### DATA FOR PROCESSING

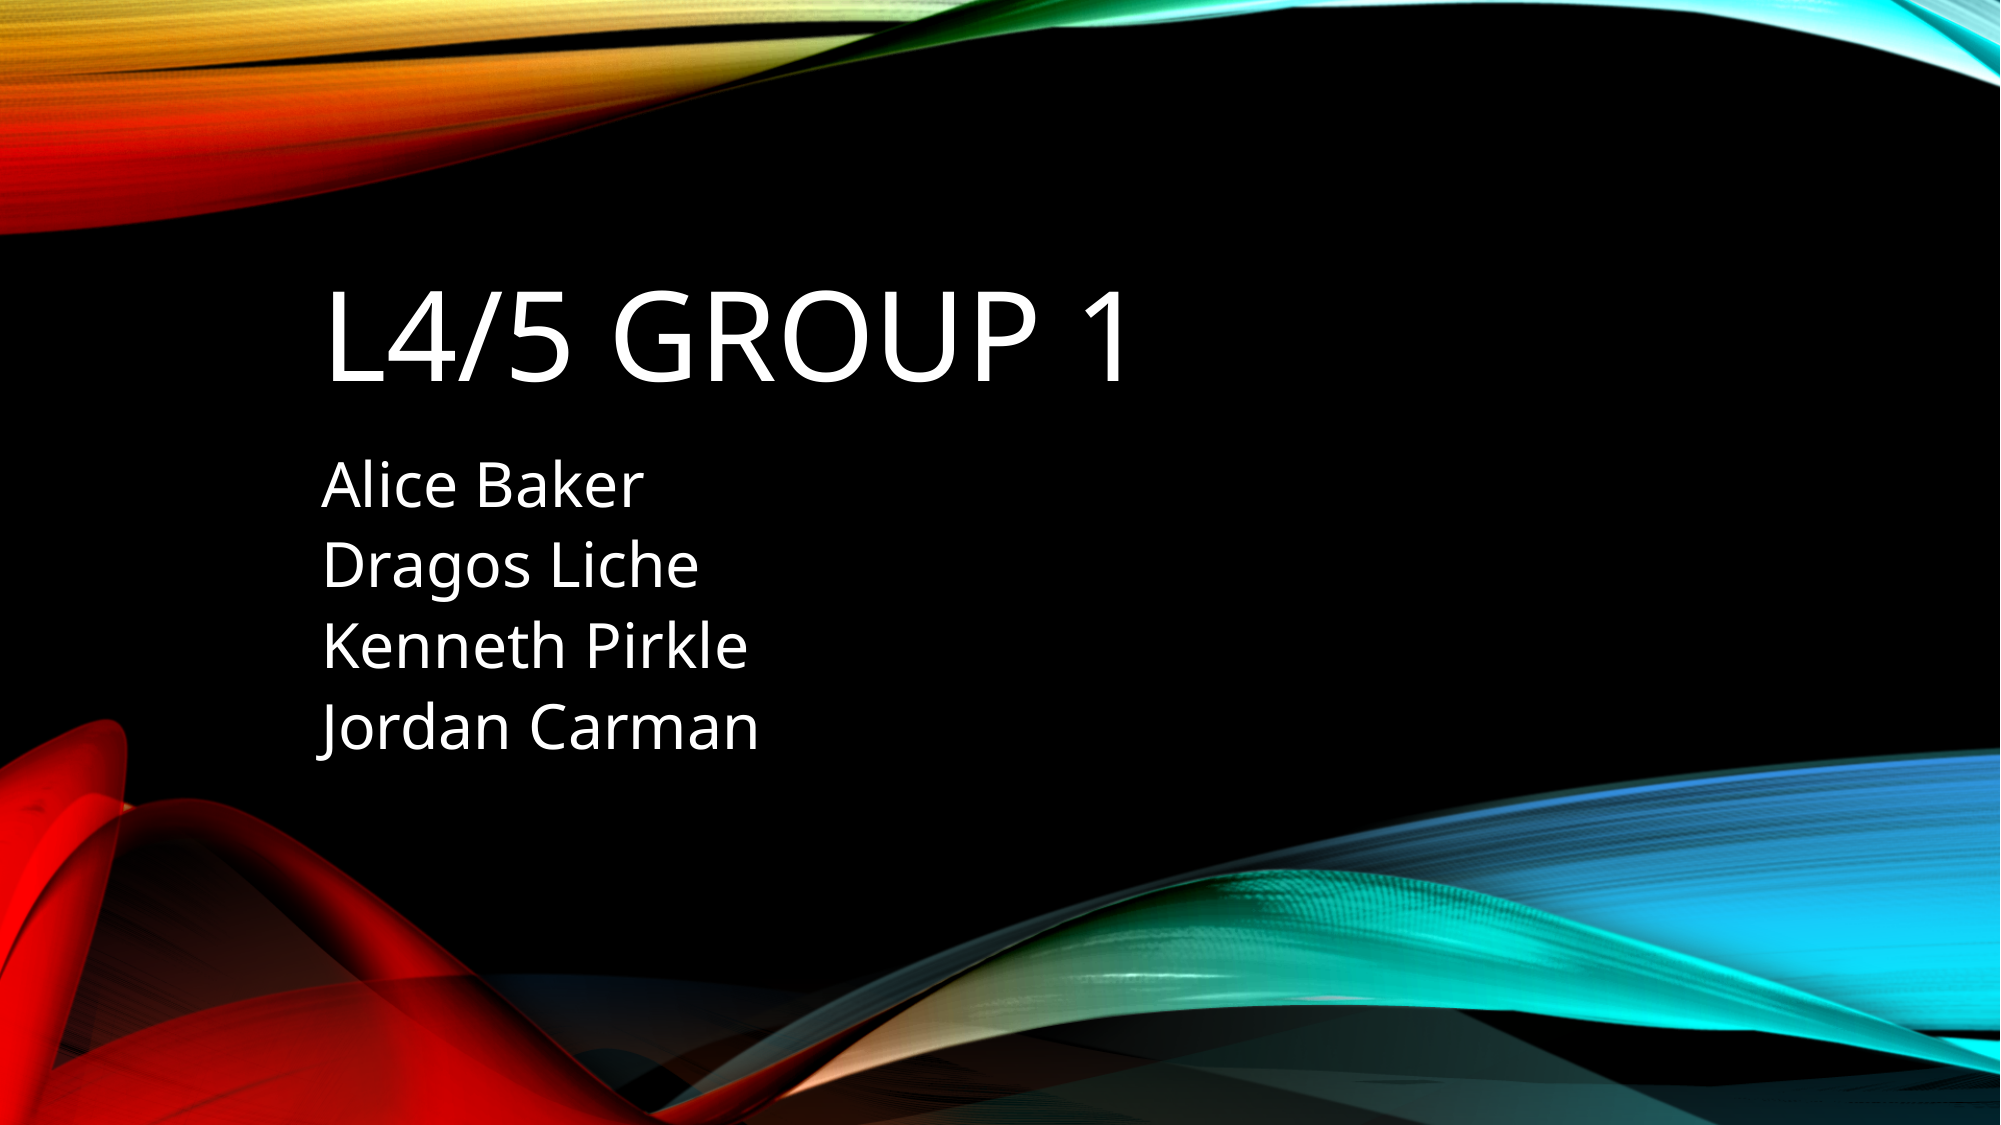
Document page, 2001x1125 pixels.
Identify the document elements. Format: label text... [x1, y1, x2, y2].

subtitle Alice Baker Dragos Liche Kenneth Pirkle Jordan Carman [306, 451, 1857, 684]
title L4/5 Group 1 [306, 116, 1857, 417]
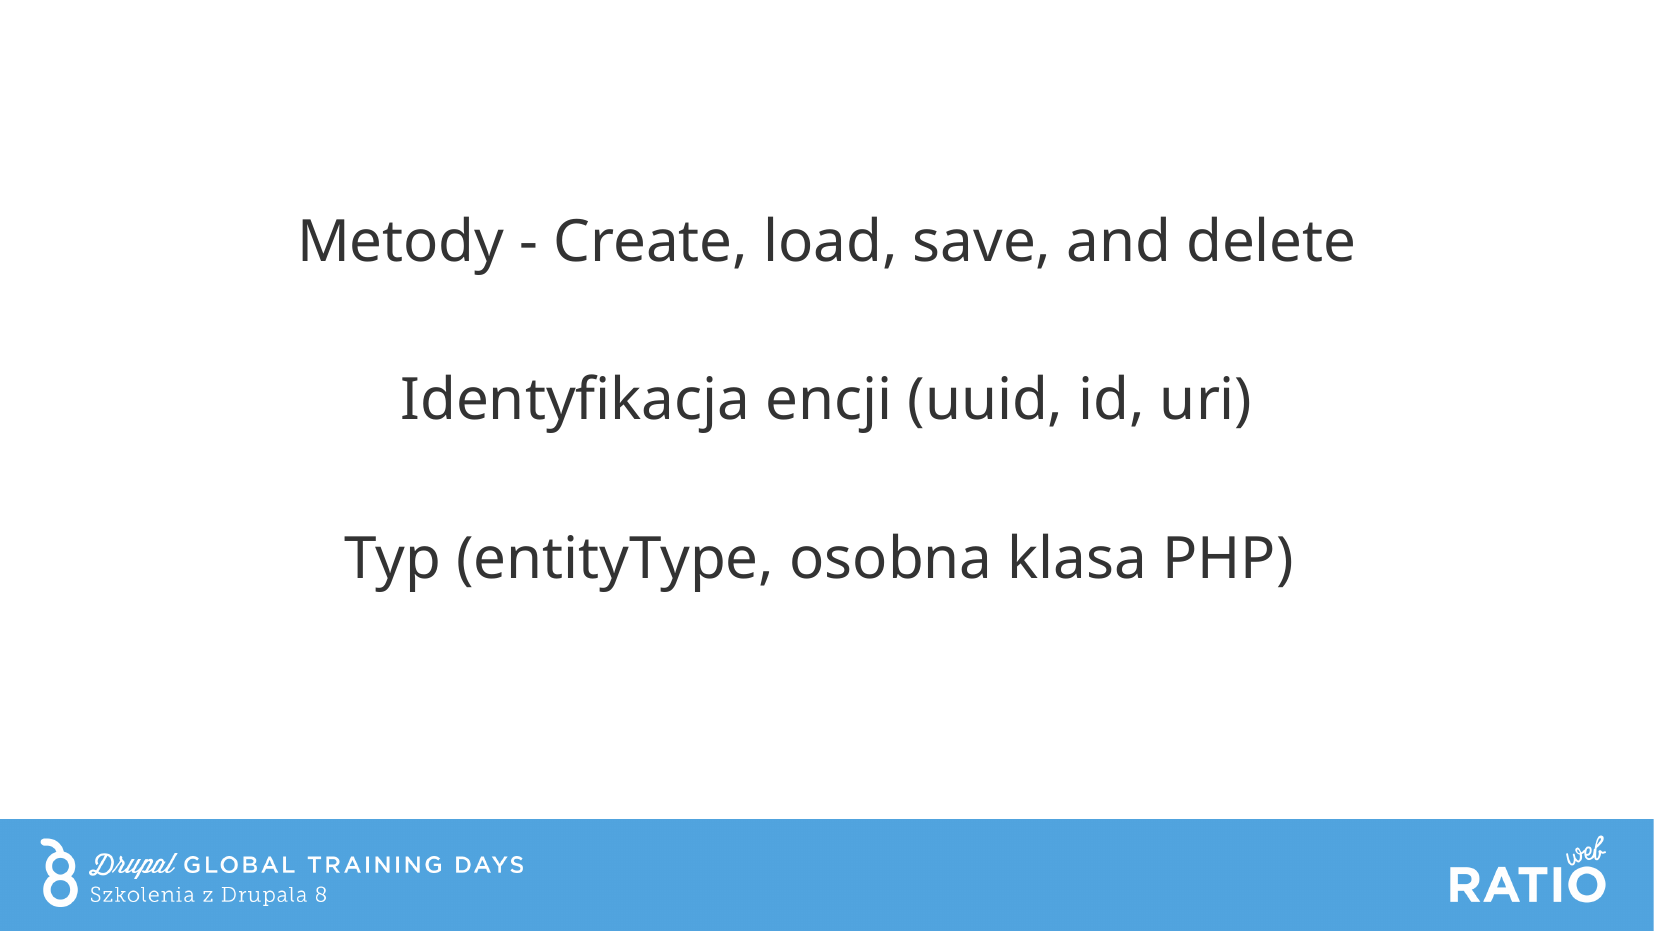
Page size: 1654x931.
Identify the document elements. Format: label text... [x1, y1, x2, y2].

subtitle Metody - Create, load, save, and delete Identyfikacja encji (uuid, id, uri) Typ (entityType, osobna klasa PHP) [82, 37, 1571, 758]
picture [0, 0, 1654, 931]
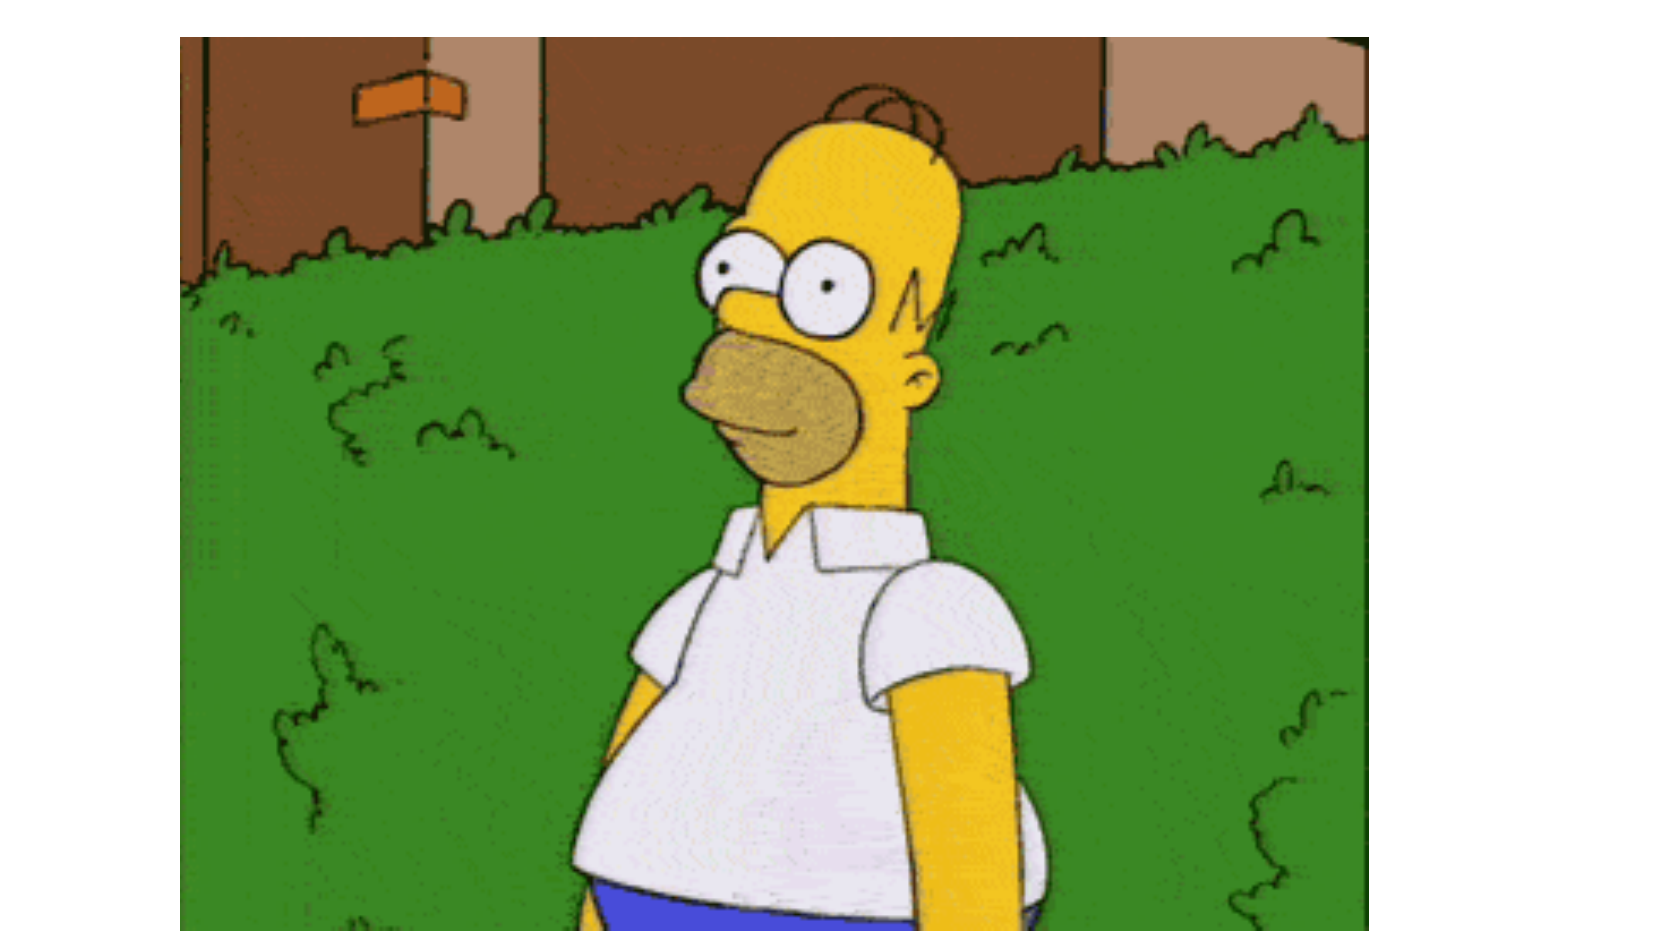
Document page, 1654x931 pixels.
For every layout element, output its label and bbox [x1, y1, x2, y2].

######

Repeat every one of the rows above word for word, and leave out the pictures.

Document page, 2001x1125 pixels.
Identify the document elements. Format: label text... [x1, y1, x2, y2].

subtitle Alice Baker Dragos Liche Kenneth Pirkle Jordan Carman [306, 451, 1857, 684]
title L4/5 Group 1 [306, 116, 1857, 417]
Page size: 1654x931.
Identify the document elements. Format: label text... [x1, y1, x2, y2].

subtitle Metody - Create, load, save, and delete Identyfikacja encji (uuid, id, uri) Typ (entityType, osobna klasa PHP) [82, 37, 1571, 758]
picture [0, 0, 1654, 931]
Document page, 1654x931 pixels.
For every layout element, output its label and bbox [x1, y1, x2, y2].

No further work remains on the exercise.